### What is being asked
Return exactly the span of lines in the following data that opens with the line containing "right elbow: (222, 298)" and closes with the line containing "right front paw: (247, 292)". Include nothing else.

### Supplied records

-*-

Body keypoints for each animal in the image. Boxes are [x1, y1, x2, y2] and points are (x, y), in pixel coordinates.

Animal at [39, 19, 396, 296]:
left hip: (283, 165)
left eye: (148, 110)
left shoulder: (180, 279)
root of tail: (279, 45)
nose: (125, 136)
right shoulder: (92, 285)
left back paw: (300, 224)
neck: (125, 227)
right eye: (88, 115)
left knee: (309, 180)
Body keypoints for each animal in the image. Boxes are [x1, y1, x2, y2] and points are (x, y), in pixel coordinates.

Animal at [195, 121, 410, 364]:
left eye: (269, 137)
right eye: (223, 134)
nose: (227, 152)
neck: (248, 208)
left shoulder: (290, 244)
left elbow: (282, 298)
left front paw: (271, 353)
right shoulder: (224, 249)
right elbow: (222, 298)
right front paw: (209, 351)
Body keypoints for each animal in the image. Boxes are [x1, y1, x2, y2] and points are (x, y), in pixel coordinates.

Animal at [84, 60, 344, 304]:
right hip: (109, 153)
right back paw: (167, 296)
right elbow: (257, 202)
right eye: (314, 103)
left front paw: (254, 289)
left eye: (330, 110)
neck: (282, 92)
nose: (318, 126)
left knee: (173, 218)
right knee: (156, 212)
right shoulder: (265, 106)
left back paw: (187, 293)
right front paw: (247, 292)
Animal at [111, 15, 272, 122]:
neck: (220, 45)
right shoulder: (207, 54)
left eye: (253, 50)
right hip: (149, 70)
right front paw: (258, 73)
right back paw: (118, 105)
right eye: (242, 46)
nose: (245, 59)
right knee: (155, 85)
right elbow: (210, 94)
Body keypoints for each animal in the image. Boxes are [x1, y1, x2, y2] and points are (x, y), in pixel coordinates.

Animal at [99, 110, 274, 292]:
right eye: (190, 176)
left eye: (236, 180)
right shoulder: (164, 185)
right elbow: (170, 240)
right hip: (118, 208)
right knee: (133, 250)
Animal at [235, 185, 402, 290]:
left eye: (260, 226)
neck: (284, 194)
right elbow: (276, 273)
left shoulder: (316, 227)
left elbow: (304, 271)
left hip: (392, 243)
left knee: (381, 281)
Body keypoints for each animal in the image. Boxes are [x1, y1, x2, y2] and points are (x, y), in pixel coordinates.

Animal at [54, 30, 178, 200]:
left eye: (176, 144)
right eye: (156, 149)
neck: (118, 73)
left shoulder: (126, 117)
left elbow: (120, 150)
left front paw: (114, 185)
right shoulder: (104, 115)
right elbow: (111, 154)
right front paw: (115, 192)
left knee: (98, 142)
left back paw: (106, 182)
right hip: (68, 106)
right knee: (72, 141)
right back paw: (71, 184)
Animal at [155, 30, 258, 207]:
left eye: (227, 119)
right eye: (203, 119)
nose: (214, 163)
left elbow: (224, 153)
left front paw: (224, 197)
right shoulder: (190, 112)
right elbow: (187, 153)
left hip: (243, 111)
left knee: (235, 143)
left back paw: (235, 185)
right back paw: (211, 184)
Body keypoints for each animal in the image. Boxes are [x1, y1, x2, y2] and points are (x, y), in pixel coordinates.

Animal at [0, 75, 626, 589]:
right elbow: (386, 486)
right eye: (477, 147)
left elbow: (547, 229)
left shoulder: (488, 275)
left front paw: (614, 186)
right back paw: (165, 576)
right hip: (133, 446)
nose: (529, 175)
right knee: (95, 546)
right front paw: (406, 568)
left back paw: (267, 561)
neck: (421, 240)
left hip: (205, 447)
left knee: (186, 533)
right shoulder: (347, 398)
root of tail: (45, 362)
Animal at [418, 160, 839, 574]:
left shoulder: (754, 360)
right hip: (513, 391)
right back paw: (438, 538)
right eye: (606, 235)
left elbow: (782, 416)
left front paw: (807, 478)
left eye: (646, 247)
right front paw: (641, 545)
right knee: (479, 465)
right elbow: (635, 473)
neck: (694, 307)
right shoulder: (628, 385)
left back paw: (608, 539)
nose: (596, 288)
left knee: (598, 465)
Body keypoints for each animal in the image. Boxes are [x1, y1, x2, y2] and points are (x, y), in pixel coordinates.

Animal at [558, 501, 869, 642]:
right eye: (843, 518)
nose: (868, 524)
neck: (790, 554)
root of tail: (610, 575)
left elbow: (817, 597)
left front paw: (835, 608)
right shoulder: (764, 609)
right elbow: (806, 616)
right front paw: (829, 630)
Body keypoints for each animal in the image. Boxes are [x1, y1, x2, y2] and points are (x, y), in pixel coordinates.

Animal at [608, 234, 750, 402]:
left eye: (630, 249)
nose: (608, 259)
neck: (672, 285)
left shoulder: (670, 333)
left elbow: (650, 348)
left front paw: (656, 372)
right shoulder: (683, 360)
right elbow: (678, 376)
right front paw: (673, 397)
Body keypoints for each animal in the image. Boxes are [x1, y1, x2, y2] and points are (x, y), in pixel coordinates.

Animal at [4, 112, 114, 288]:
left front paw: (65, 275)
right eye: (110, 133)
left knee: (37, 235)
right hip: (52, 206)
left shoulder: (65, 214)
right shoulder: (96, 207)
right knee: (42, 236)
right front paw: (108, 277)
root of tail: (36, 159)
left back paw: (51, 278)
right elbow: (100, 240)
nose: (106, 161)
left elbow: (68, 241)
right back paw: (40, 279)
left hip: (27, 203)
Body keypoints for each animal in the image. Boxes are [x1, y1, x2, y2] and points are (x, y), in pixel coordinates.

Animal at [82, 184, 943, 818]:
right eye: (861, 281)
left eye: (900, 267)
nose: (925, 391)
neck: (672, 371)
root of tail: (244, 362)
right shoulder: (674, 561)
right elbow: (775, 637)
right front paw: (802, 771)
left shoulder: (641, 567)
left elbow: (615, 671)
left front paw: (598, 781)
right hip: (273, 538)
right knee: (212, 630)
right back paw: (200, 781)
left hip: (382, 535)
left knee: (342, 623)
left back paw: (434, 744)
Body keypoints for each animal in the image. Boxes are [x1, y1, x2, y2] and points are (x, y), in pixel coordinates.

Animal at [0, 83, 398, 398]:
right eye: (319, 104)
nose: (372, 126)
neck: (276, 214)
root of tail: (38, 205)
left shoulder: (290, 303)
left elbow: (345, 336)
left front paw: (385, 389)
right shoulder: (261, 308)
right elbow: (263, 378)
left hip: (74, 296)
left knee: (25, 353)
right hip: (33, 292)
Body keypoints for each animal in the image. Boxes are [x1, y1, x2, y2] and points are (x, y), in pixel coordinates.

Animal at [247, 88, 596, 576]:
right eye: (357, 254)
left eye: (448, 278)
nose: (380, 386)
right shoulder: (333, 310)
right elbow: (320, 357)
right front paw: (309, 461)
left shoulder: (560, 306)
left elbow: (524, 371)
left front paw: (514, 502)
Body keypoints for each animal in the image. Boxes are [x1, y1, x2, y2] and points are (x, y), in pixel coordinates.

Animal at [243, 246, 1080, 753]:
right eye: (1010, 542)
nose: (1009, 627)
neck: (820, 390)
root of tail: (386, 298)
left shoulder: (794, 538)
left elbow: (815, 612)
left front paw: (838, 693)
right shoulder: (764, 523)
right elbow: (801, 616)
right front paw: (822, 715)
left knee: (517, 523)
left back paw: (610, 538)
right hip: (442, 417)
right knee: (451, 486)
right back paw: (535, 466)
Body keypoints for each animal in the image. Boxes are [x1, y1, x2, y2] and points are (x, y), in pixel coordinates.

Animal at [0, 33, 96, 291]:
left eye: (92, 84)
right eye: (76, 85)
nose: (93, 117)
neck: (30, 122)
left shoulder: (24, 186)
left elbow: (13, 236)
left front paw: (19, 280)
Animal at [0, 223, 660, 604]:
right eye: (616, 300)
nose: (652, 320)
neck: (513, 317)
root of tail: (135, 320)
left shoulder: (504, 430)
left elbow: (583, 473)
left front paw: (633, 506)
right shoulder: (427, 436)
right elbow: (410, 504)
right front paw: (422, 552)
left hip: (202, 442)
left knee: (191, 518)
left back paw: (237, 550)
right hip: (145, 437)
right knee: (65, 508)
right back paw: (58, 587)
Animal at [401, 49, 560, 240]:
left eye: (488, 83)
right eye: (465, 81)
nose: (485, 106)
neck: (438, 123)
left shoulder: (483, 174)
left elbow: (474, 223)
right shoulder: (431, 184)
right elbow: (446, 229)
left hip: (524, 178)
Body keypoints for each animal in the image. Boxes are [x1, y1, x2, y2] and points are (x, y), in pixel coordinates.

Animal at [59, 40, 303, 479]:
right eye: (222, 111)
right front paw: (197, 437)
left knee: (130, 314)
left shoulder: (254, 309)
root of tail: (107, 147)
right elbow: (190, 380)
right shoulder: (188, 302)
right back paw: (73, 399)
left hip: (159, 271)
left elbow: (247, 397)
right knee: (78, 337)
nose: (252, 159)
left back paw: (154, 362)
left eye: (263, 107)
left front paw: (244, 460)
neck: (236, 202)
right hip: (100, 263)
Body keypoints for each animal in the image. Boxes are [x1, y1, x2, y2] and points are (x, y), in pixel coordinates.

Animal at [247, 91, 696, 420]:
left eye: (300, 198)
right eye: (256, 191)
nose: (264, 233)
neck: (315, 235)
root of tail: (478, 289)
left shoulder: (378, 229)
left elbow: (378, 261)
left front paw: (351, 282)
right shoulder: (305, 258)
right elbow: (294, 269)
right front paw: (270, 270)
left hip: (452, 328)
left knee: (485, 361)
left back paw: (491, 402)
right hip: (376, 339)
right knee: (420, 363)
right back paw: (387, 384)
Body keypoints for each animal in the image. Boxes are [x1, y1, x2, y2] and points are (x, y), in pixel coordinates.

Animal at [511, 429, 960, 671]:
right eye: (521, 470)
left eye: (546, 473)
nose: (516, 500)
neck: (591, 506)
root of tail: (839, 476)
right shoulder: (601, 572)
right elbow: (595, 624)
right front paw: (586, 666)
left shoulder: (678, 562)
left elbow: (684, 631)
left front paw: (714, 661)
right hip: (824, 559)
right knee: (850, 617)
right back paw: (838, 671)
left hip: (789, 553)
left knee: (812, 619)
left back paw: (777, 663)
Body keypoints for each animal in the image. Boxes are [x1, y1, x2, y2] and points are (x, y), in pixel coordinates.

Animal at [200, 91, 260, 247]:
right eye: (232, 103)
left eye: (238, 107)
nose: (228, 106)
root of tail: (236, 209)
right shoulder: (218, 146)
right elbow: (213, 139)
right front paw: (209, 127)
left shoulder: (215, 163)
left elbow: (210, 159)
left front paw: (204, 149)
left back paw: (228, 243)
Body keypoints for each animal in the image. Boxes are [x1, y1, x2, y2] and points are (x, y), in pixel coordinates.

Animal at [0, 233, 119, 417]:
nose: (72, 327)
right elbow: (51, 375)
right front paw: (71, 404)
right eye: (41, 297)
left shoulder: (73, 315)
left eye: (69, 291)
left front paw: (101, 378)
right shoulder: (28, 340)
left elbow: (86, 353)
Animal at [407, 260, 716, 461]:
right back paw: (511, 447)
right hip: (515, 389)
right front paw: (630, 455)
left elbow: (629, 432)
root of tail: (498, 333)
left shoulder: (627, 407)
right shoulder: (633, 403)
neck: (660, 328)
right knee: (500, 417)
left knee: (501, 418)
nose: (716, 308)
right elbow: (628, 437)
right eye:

-*-

### Answer box
right elbow: (222, 298)
right front paw: (209, 351)
Body keypoints for each animal in the image. Boxes are [x1, y1, x2, y2] and points are (x, y), in pixel coordinates.

Animal at [84, 60, 344, 304]:
right hip: (109, 153)
right back paw: (167, 296)
right elbow: (257, 202)
right eye: (314, 103)
left front paw: (254, 289)
left eye: (330, 110)
neck: (282, 92)
nose: (318, 126)
left knee: (173, 218)
right knee: (156, 212)
right shoulder: (265, 106)
left back paw: (187, 293)
right front paw: (247, 292)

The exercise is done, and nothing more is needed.